At The Drive-In | “Hostage Stamps”
Third single from in·ter a·li·a is less arena-ready and radio-friendly than previous ones, and is also the strongest by keeping the nervous, itchy guitar and tense rhythm section. Meanwhile, Cedric Bixler-Zavala’s lyrics continue to be so dense, they’re practically word salad: “Slid down the bank, choking on sherm/ A new tactile cremation attested/ To opaque spurs, contemplative Mayhem keeps us together”. You get used to ignoring what he’s saying after a while anyway when the music is this good.
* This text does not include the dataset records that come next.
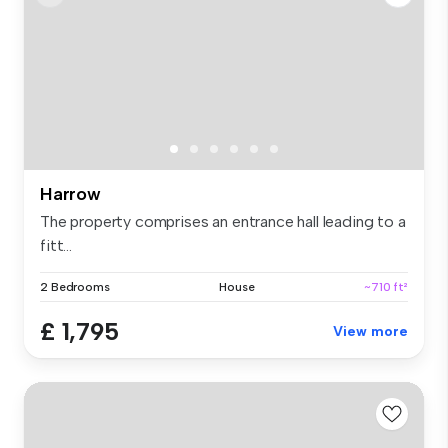
Harrow
The property comprises an entrance hall leading to a
fitt...
2 Bedrooms
House
~710 ft²
£ 1,795
View more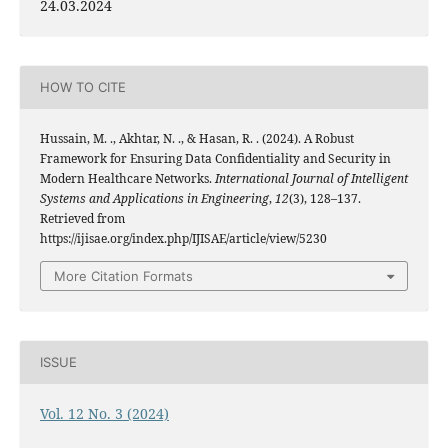
24.03.2024
HOW TO CITE
Hussain, M. ., Akhtar, N. ., & Hasan, R. . (2024). A Robust
Framework for Ensuring Data Confidentiality and Security in
Modern Healthcare Networks.
International Journal of Intelligent
Systems and Applications in Engineering
,
12
(3), 128–137.
Retrieved from
https://ijisae.org/index.php/IJISAE/article/view/5230
More Citation Formats
ISSUE
Vol. 12 No. 3 (2024)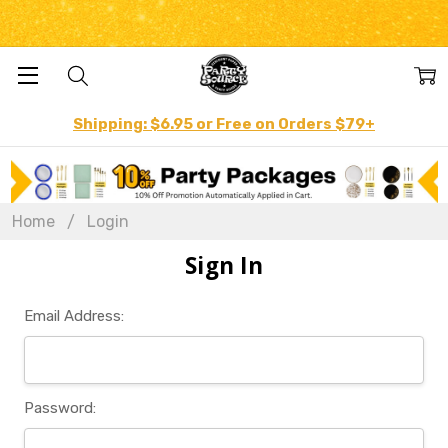
Shipping: $6.95 or Free on Orders $79+
Home
Login
Sign In
Email Address:
Password:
Mutoid Man | “Melt Your Mind”
Mutoid Man is a lotta fuckin’ fun and just as on their debut LP, “Melt Your Mind” is heavy, psychedelic, spastic, and catchy. Actually, it’s the catcheist thing Stephen Brodsky has written since Cave In’s “Anchor”. Add oddball lyrics about not letting stress get to you (I think), and you’ve got a real winner here.
Gorillaz feat. Pusha T and Mavis Staples | “Let Me Out”
Fatalism envelops the paranoid production here, including a typically great Pusha T where he sounds like a cornered animal (“Tell me there’s a heaven in the sky where there is peace/ But until then, I keep my piece in arm’s reach”). It’s been a long wait for Gorillaz’s return, and Humanz is shaping up to be their (his?) best record yet.
Kevin Gates | “What If”
I guess prison makes every rapper a naval-gazer; naturally, then, Kevin Gates uses a a hazy trap beat that interpolates Joan Osbourne’s “One of Us” in an attempt to explain his lifestyle with his ear candy, sing-songy flow. But this is KG we’re talking about, so he imagines that if God were one of us, he’d be “making calls to the plug like one of us”. The song is a tad cartoon-y, yes, but any KG is better than no KG.
DREAMCAR | “Born To Lie”
“Born” is the second single from a supergroup comprised of the members of No Doubt not named Gwen with Davey Havok in her place. Much like “Kill for Candy,” this is so ’80s, the 7” comes with coke residue. Havok’s goth-drenched kabuki theater posturing (“I watch you tearing the place apart/ Tell me if you see my heart”) is perfect for the dark crevices of new wave. Talk about playing to your strengths. Think The Cure if they decided to rip off Erasure and you’re close.